Well, that didn't take long. Just over one month after Time Warner Cable's planned merger with Comcast ran afoul of regulators, the cable company has made a deal with Charter Communications.
Bloomberg first reported Monday that Charter was planning to buy out Time Warner Cable for about $55.1 billion in cash and stock. The deal works out to about $195 a share or 14 percent above Time Warner's share price after close Friday.
Charter and Time Warner confirmed the deal Tuesday morning in identical press releases.
The deal is for substantially more than the $45 billion Comcast offered Time Warner last year.
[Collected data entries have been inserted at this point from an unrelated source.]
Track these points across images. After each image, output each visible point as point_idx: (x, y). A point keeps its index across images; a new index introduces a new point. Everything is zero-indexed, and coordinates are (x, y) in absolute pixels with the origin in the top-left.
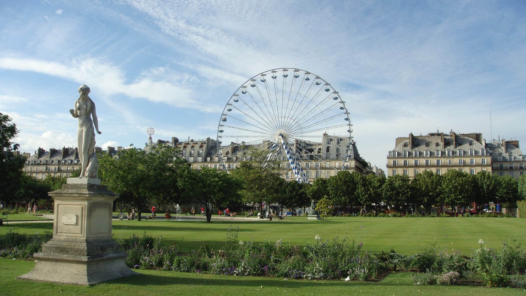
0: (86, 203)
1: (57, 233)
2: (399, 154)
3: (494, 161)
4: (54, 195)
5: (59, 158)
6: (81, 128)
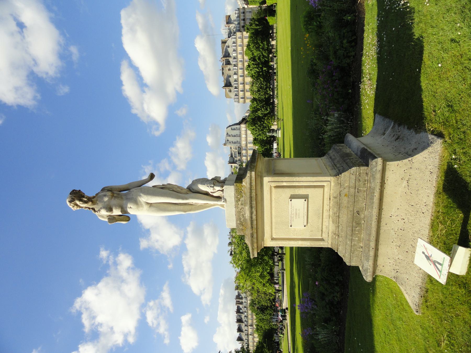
0: (266, 180)
1: (322, 240)
2: (236, 95)
3: (239, 31)
4: (255, 245)
5: (243, 325)
6: (142, 206)
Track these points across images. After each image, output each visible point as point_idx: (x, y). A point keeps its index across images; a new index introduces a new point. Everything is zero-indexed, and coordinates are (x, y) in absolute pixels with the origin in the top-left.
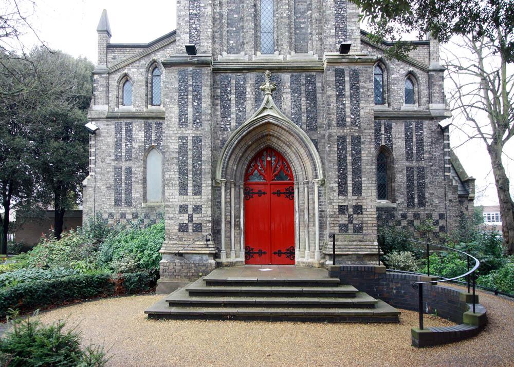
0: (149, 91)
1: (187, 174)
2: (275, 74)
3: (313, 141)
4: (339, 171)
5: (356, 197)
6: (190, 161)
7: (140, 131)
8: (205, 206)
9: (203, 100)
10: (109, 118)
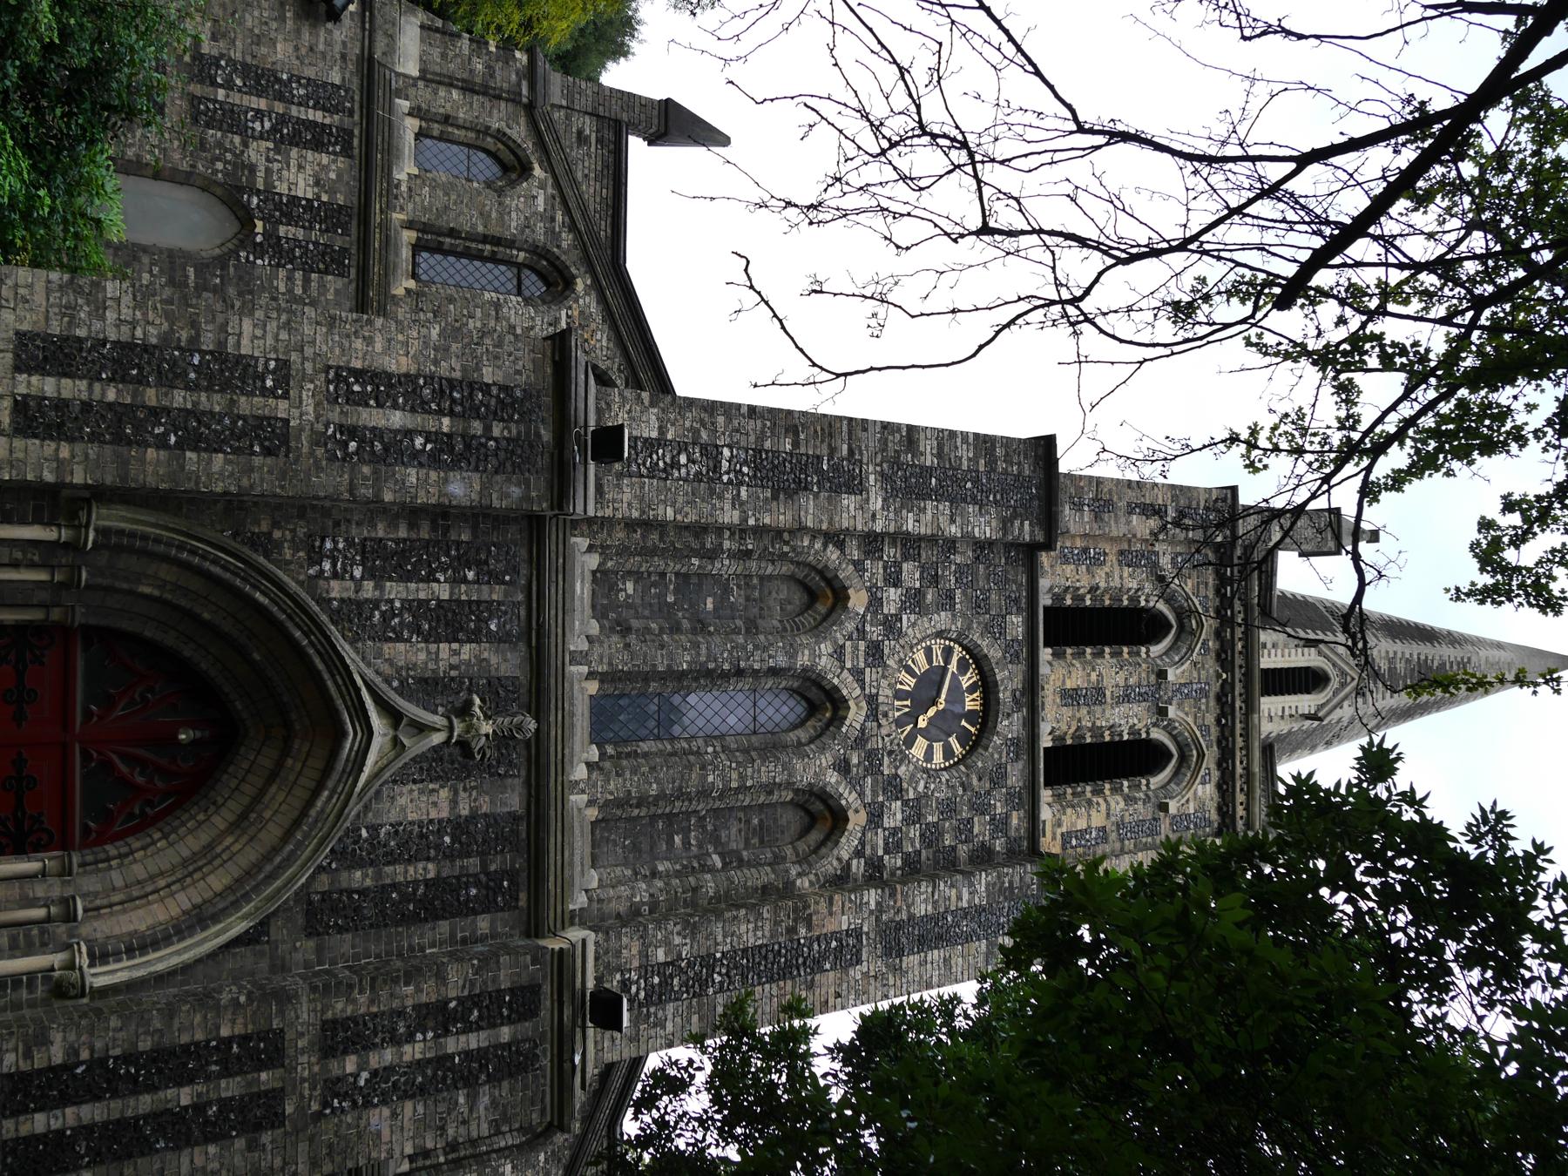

Fears that the resulting company could exert too much influence on the broadband market stalled the potential deal for over a year, Comcast finally pulled the plug in April.
The collapse gave Charter a second chance to acquire a prize the company's been eyeing for some time now — the Comcast deal was proposed over multiple Charter attempts at a buyout.
According to Bloomberg, a last-minute offer to buy Time Warner from European cable provider Altice drove up the price of Charter's bid. Altice just acquired U.S. provider Suddenlink for $9 billion.
If this deal is successful, Charter could gain 12 million new customers in different markets. That's not quite on the same scale as the Comcast-Time Warner deal would have been, but Charter's buyout is still likely to face severe regulator scrutiny in the coming months.